Barong Filipino Week also included cultural events and exhibits, such as traditional dance performances, music concerts, and art displays. The event aimed to showcase the rich cultural heritage of the Philippines, including its diverse indigenous traditions and influences from Spanish, Chinese, and other cultures.
Critics of the event argued that the promotion of the Barong Tagalog was a distraction from the more pressing issues facing the country, such as poverty, corruption, and political instability. Some also saw it as an attempt by the Marcos regime to promote a manufactured sense of national unity and identity, rather than addressing the underlying social and economic disparities that divided the Filipino people.
Despite the criticisms, Barong Filipino Week became a springboard for a widespread acceptance of the Barong Tagalog making it an acceptable formal dress for men. This classical barong evolved over the years to become a symbol of Filipino identity as the national male dress of the Philippines. President Ferdinand E. Marcos succeeded to make the Barong a part of everyday life for the Filipino people, and it was elevated to new heights. The garment became a source of national pride and a symbol of the country’s rich cultural heritage.
Today, the barong has undergone further evolution with women also wearing the garment (Ladies Fit) and specific designs made for them.
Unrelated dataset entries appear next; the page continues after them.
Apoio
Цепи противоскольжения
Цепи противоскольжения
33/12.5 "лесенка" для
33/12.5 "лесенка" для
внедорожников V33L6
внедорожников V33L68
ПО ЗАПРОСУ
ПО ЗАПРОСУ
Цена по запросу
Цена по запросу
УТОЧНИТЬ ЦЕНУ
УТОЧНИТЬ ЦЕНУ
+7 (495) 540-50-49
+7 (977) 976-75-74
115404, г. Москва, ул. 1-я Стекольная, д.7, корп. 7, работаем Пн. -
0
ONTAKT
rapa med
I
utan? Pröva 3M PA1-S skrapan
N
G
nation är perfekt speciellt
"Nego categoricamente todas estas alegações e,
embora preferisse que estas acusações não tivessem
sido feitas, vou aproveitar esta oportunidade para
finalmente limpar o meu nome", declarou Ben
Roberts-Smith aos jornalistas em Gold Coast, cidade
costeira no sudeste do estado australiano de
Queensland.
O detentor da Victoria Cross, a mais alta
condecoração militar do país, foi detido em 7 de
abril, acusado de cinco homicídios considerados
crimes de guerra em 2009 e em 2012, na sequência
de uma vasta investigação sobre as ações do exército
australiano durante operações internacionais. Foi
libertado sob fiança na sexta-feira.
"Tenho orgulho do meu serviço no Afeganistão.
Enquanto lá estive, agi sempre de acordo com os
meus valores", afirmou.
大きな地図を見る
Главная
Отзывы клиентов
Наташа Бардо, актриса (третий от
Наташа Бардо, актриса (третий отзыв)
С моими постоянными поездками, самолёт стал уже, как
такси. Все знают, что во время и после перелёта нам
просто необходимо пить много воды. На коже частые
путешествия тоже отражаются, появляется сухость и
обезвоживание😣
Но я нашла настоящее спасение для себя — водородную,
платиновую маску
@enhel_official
The barong has thus become a symbol of gender inclusivity and a celebration of diversity. It is clearly no longer just the Barong Tagalog seen by non-Tagalogs in old movies and national media but a contemporary dress worn by security personnel and bank tellers (in the short-sleeved version) but also celebrities, socialites, and high level politicians of the land in long-sleeved piña. The Barong Tagalog is now the Barong Filipino for every Juan and Maria.
Ginoong Pilipinas at GSK
The continued promotion of this Barong Filipino is the cultural advocacy of Ginoong Pilipinas. “As a segment in Ginoong Pilipinas, we’re using it with rationale – not just for the pageant itself but also in relation to my advocacy of promoting the use of weaves. We require the candidates to collaborate with their designers to create a modern formal wear that mixes traditional local materials with contemporary fabrics. This is our way of elevating the barong Tagalog into a barong Filipino,” says stylographer and a Ginoong Pilipinas executive producer Dexter Alazas.
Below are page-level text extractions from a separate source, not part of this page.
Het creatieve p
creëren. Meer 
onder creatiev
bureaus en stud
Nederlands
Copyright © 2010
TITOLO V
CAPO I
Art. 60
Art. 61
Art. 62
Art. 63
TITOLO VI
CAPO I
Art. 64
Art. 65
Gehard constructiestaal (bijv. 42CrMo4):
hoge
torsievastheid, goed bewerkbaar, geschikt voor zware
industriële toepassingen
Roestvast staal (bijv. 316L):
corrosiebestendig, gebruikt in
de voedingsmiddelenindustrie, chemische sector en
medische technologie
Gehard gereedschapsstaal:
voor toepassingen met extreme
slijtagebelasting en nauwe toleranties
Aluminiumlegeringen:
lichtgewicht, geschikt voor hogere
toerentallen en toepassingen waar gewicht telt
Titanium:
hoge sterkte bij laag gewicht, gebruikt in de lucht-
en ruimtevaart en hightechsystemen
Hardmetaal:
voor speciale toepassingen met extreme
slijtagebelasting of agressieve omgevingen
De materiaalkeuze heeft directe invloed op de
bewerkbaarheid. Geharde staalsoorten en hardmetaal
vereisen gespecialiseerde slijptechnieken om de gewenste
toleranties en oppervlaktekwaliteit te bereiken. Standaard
Ginoong Pilipinas, the country’s most prestigious personality pageant for men, has made the Barong Filipino its cultural advocacy, showcasing the garment’s evolution and celebration of diversity. The pageant’s special presentation of the Barong Filipino at Casa Gorordo Museum on May 12 will feature participating fashion designers’ interpretations of the garment, mixing traditional local materials with fabric blends like polycotton.
Alazas is a proponent of the more inclusive Barong Filipino using Cebu’s hablon weaving process centered in Argao, Cebu. This process creates unique and contemporary designs based on those of the traditional barong. The stylographer has played an essential role in the branding of the Barong Filipino. As an advocate for the use of weaves, Alazas has incorporated the local creatives like handpainting wirh Cebu’s hablon weaving process into his designs, creating unique and contemporary interpretations of the iconic garment.
The special presentation of the Barong Filipino worn by the candidates of Ginoong Pilipinas at Casa Gorordo Museum will be exciting for both purists and avant-garde fashion enthusiasts alike.